Les arbres chantants



Un soir, dans une ville d’Asie à la laideur asphyxiante, monstrueuse capitale d’un pays lointain si différent du nôtre qu’il en paraît insaisissable, inconcevable et repoussant, un de ces pays dont on ne parle que pour annoncer de mauvaises nouvelles, un pays dont on oublie jusqu’à l’existence et que l’on relègue loin, tout au loin dans la conscience, dans un ailleurs de pacotille, mes deux amis les plus proches et moi sommes restés longtemps dans une voiture en stationnement, parfaitement immobiles, scotchés dans un profond silence.

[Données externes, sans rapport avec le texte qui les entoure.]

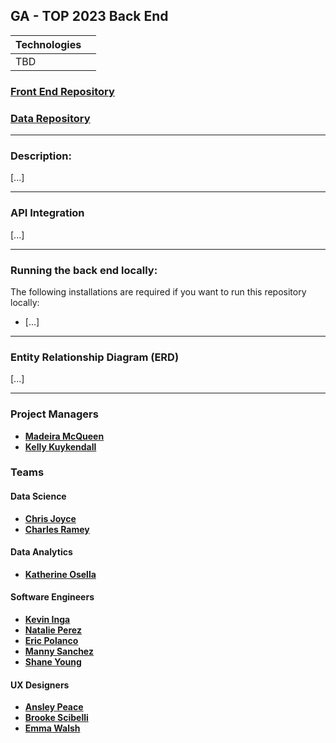 ## GA - TOP 2023 Back End


| Technologies                                                  |         | 
| ------------------------------------------------------------- |-------- |
| TBD
 


### [Front End Repository](https://github.com/npereznyc/top_2023_frontend)

### [Data Repository](https://github.com/chrisJoyceDS/top_sprint_data)

---

### Description:
[...]

---

### API Integration

[...]

---

### Running the back end locally:
The following installations are required if you want to run this repository locally:

- [...]

---

### Entity Relationship Diagram (ERD)

[...]

---

### Project Managers
- [**Madeira McQueen**](https://www.linkedin.com/in/madeiramcqueen/)
- [**Kelly Kuykendall**](https://www.linkedin.com/in/kelly-kuykendall-pdx/)

### Teams

#### Data Science
- [**Chris Joyce**](https://www.linkedin.com/in/christopher-joyce-datascience/)
- [**Charles Ramey**](https://www.linkedin.com/in/charlesjramey)

#### Data Analytics
- [**Katherine Osella**]()

#### Software Engineers
- [**Kevin Inga**](https://www.linkedin.com/in/kevininga/)
- [**Natalie Perez**](https://www.linkedin.com/in/natalie-perez-nyc/) 
- [**Eric Polanco**](https://www.linkedin.com/in/epolancot/)
- [**Manny Sanchez**]() 
- [**Shane Young**](https://www.linkedin.com/in/shaneadamyoung/) 

#### UX Designers
- [**Ansley Peace**](https://www.linkedin.com/in/ansleypeace/)
- [**Brooke Scibelli**](https://www.linkedin.com/in/brookescibelli/) 
- [**Emma Walsh**](https://www.linkedin.com/in/emma-r-walsh/)

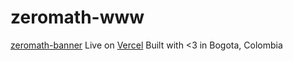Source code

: # zeromath-www
[zeromath-banner](/design/banner.png "zeromath")
Live on [Vercel](https://zeromath-www-mmcz.vercel.app/)
Built with <3 in Bogota, Colombia

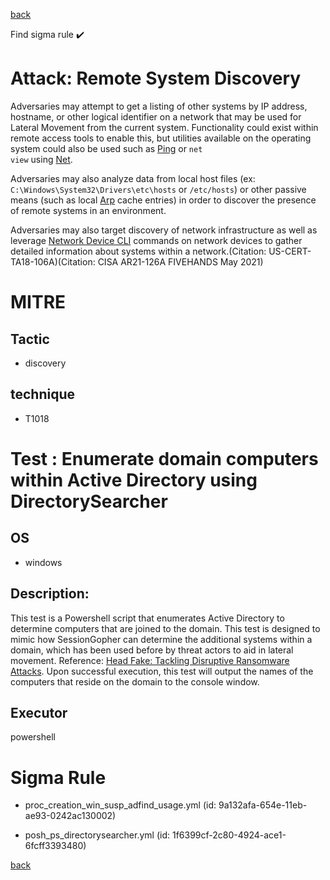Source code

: 
[back](../index.md)

Find sigma rule :heavy_check_mark: 

# Attack: Remote System Discovery 

Adversaries may attempt to get a listing of other systems by IP address, hostname, or other logical identifier on a network that may be used for Lateral Movement from the current system. Functionality could exist within remote access tools to enable this, but utilities available on the operating system could also be used such as  [Ping](https://attack.mitre.org/software/S0097) or <code>net view</code> using [Net](https://attack.mitre.org/software/S0039).

Adversaries may also analyze data from local host files (ex: <code>C:\Windows\System32\Drivers\etc\hosts</code> or <code>/etc/hosts</code>) or other passive means (such as local [Arp](https://attack.mitre.org/software/S0099) cache entries) in order to discover the presence of remote systems in an environment.

Adversaries may also target discovery of network infrastructure as well as leverage [Network Device CLI](https://attack.mitre.org/techniques/T1059/008) commands on network devices to gather detailed information about systems within a network.(Citation: US-CERT-TA18-106A)(Citation: CISA AR21-126A FIVEHANDS May 2021)  


# MITRE
## Tactic
  - discovery


## technique
  - T1018


# Test : Enumerate domain computers within Active Directory using DirectorySearcher
## OS
  - windows


## Description:
This test is a Powershell script that enumerates Active Directory to determine computers that are joined to the domain. 
This test is designed to mimic how SessionGopher can determine the additional systems within a domain, which has been used before by threat actors to aid in lateral movement. 
Reference: [Head Fake: Tackling Disruptive Ransomware Attacks](https://www.mandiant.com/resources/head-fake-tackling-disruptive-ransomware-attacks). 
Upon successful execution, this test will output the names of the computers that reside on the domain to the console window. 


## Executor
powershell

# Sigma Rule
 - proc_creation_win_susp_adfind_usage.yml (id: 9a132afa-654e-11eb-ae93-0242ac130002)

 - posh_ps_directorysearcher.yml (id: 1f6399cf-2c80-4924-ace1-6fcff3393480)



[back](../index.md)
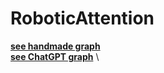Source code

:# RoboticAttention

**[see handmade graph](https://raw.githack.com/S-Andrade/RoboticAttention/main/graph.html)** \
**[see ChatGPT graph](https://raw.githack.com/S-Andrade/RoboticAttention/main/graphChatGPT.html)** \

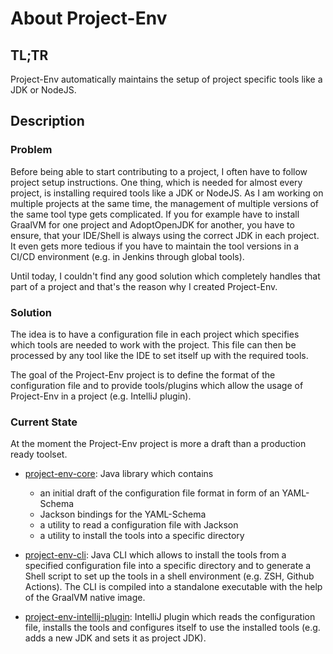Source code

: # About Project-Env

## TL;TR
Project-Env automatically maintains the setup of project specific tools like a JDK or NodeJS.

## Description

### Problem
Before being able to start contributing to a project, I often have to follow project setup instructions. One thing, which is needed for almost every project, is installing required tools like a JDK or NodeJS. As I am working on multiple projects at the same time, the management of multiple versions of the same tool type gets complicated. If you for example have to install GraalVM for one project and AdoptOpenJDK for another, you have to ensure, that your IDE/Shell is always using the correct JDK in each project. It even gets more tedious if you have to maintain the tool versions in a CI/CD environment (e.g. in Jenkins through global tools).

Until today, I couldn't find any good solution which completely handles that part of a project and that's the reason why I created Project-Env.

### Solution
The idea is to have a configuration file in each project which specifies which tools are needed to work with the project. This file can then be processed by any tool like the IDE to set itself up with the required tools.

The goal of the Project-Env project is to define the format of the configuration file and to provide tools/plugins which allow the usage of Project-Env in a project (e.g. IntelliJ plugin).

### Current State
At the moment the Project-Env project is more a draft than a production ready toolset.

* [project-env-core](https://github.com/Project-Env/project-env-core): Java library which contains
    * an initial draft of the configuration file format in form of an YAML-Schema
    * Jackson bindings for the YAML-Schema
    * a utility to read a configuration file with Jackson
    * a utility to install the tools into a specific directory

* [project-env-cli](https://github.com/Project-Env/project-env-cli): Java CLI which allows to install the tools from a specified configuration file into a specific directory and to generate a Shell script to set up the tools in a shell environment (e.g. ZSH, Github Actions). The CLI is compiled into a standalone executable with the help of the GraalVM native image.

* [project-env-intellij-plugin](https://github.com/Project-Env/project-env-intellij-plugin): IntelliJ plugin which reads the configuration file, installs the tools and configures itself to use the installed tools (e.g. adds a new JDK and sets it as project JDK).
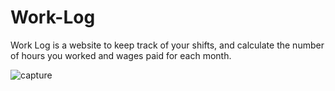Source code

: # Work-Log

Work Log is a website to keep track of your shifts, and calculate the number of hours you worked and wages paid for each month.

![capture](https://user-images.githubusercontent.com/28232585/48556712-6689cc00-e8ed-11e8-931d-2a26e173e3d3.JPG)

Nous écoutions  l’autoradio d’où sortait la voix d’une femme qui chantait en français, puis en italien. Sa chanson nous parlait d’ici, de l’Europe et de ses arbres où les feuilles, en hiver,
tombent,
où la lumière change au fil des saisons, où les champs vus du TGV se colorent de bruns veloutés dès la fin septembre, où de jeunes pousses vert tendre apaisent les yeux fatigués.
L’italien traduisait les paroles de la chanson qui tapissait l’habitacle de la voiture d’une enveloppe intime, familière et protectrice.
Quand la voix cessa de chanter, l’Ailleurs s’est refermé sur nous. Depuis, je rêve d’ici.